Member of the Kerala Legislative Assembly
- In office 1987–1991
- Preceded by: K. Chandrasekhara Kurup
- Succeeded by: A. Sujanapal
- Constituency: Kozhikode North
- In office 1996–2001
- Preceded by: A. Sujanapal
- Succeeded by: A. Sujanapal
- Constituency: Kozhikode North

Personal details
- Born: January 1, 1953 Kozhikode, Kerala
- Died: 29 June 2002 (aged 49) Kozhikode, Kerala
- Spouse: P. Sathidevi
- Children: 1

= M. Dasan =

Indian politician

M. Dasan was a social activist, trade unionist and Communist Party of India (Marxist) politician from Kerala, India. He represented Kozhikode North Assembly constituency in 8th and 10th Kerala Legislative Assembly.

==Biography==
M. Dasan was born on January 1, 1953, in Thelyankara, Kozhikode district, the son of Kanaran and Cheeru. He studied at Chorod UP School and Madappally Government High School.

===Personal life and death===
He died on June 29, 2002, at the age of 49, at a private hospital in Kozhikode.

==Political career==
===Electoral politics===
Dasan represented Kozhikode North Assembly constituency in 8th and 10th Kerala Legislative Assembly.

===Trade unionism===
After studies, Dasan started his career as a weaver. He became active in the Weavers' Union and became the Vadakara Taluk secretary of the union. He was later appointed state president of the Kerala Water Authority Employees Union (CITU).

===Party career===
When DYFI was formed, he became its district president and later elected state president in 1983 and state secretary in 1986. He also served as the DYFI all India vice president for 8 years.

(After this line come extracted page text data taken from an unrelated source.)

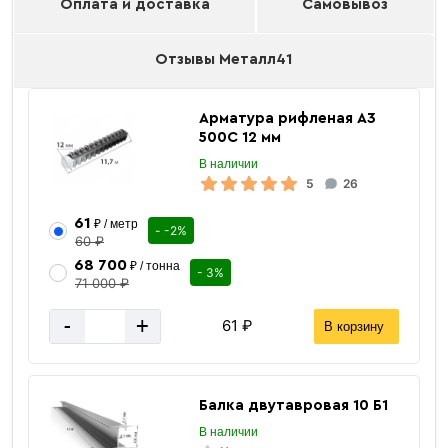
Оплата и доставка
Самовывоз
Отзывы Металл41
Арматура рифленая А3
500С 12 мм
В наличии
5
26
61
₽ / метр
- -2%
60 ₽
68 700
₽ / тонна
- 3%
71 000 ₽
-
+
61 ₽
В корзину
Балка двутавровая 10 Б1
В наличии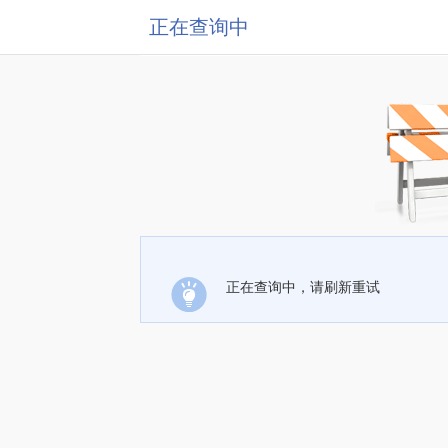
正在查询中
正在查询中，请刷新重试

Dasan joined the Communist Party of India (Marxist) in 1972 and was elected to the party's Kozhikode district committee in 1987 and State Committee in 1988. Dasan, who took part in many struggles and led many struggles, participated in the surplus land agitation in Kerala and was imprisoned.

==Legacy==
M Dasan Institute of Technology (M-DIT) Kozhikode, a venture of M. Dasan Memorial Co-operative Institute of Engineering and Information Technology was named after him.